**Work item**: The answer should be the lines from the one with "store clerk" through the final line of the entries, restated word for word.

**Provided records**:
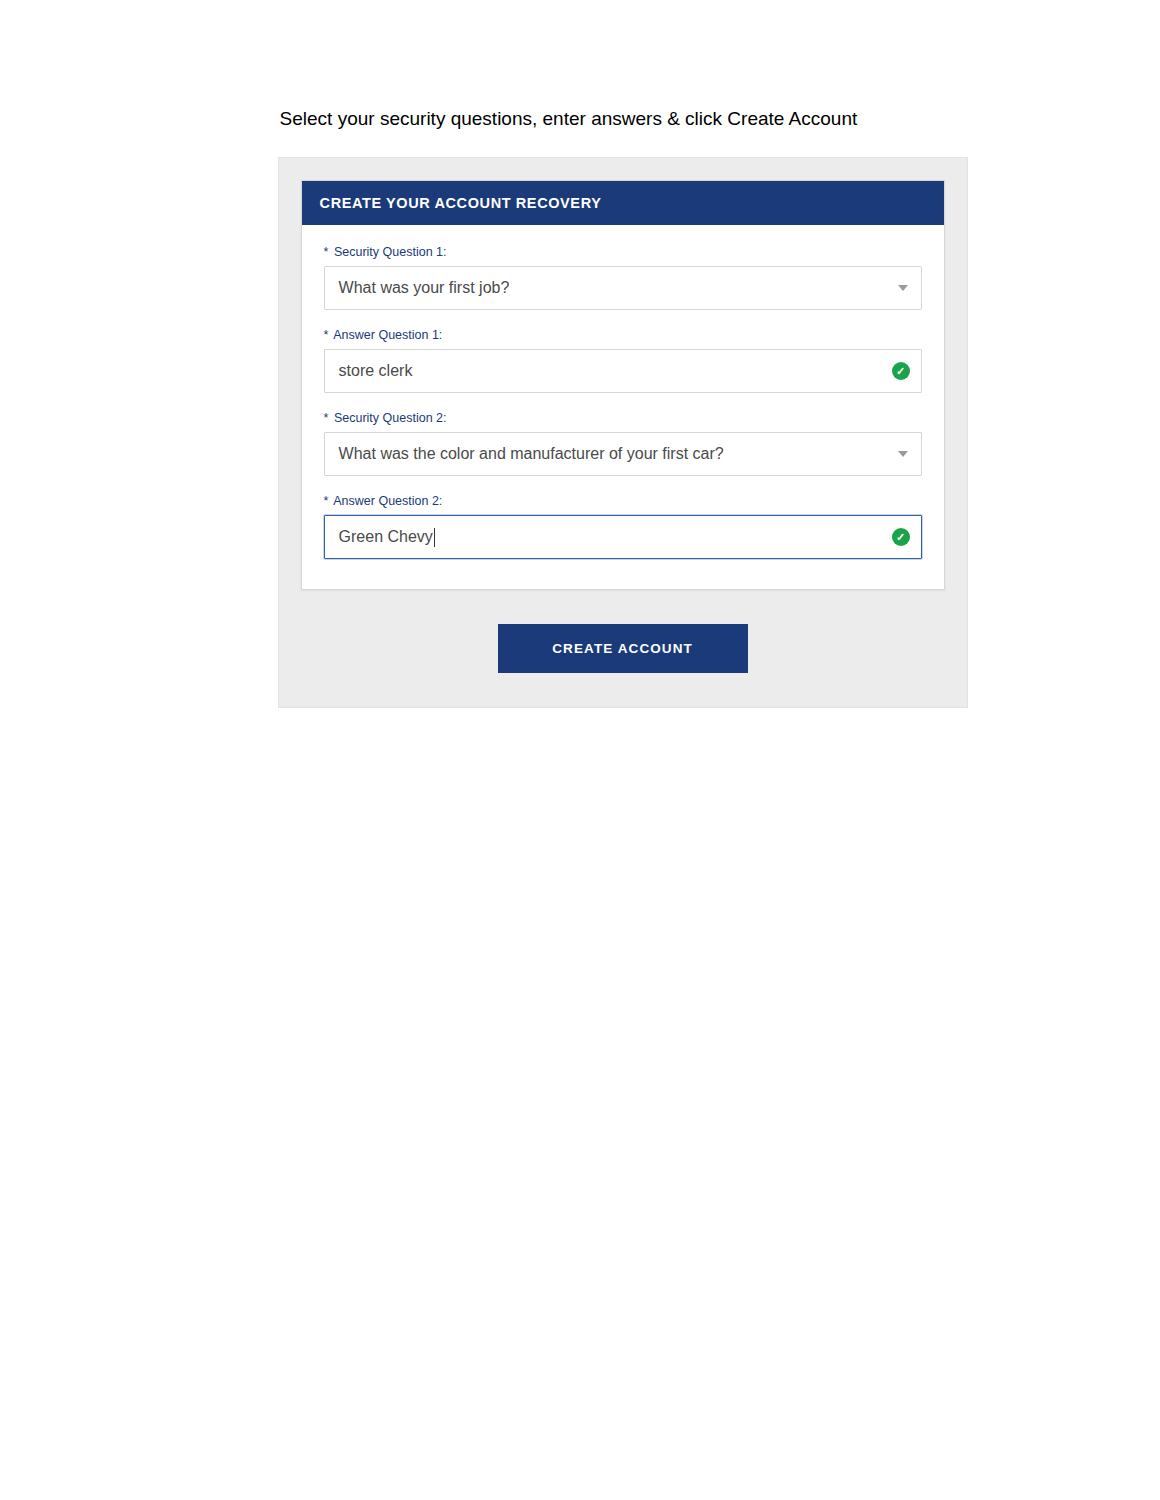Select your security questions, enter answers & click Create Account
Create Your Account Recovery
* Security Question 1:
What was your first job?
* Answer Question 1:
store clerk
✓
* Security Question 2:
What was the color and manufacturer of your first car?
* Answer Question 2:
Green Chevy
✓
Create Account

**Response**:
store clerk
✓
* Security Question 2:
What was the color and manufacturer of your first car?
* Answer Question 2:
Green Chevy
✓
Create Account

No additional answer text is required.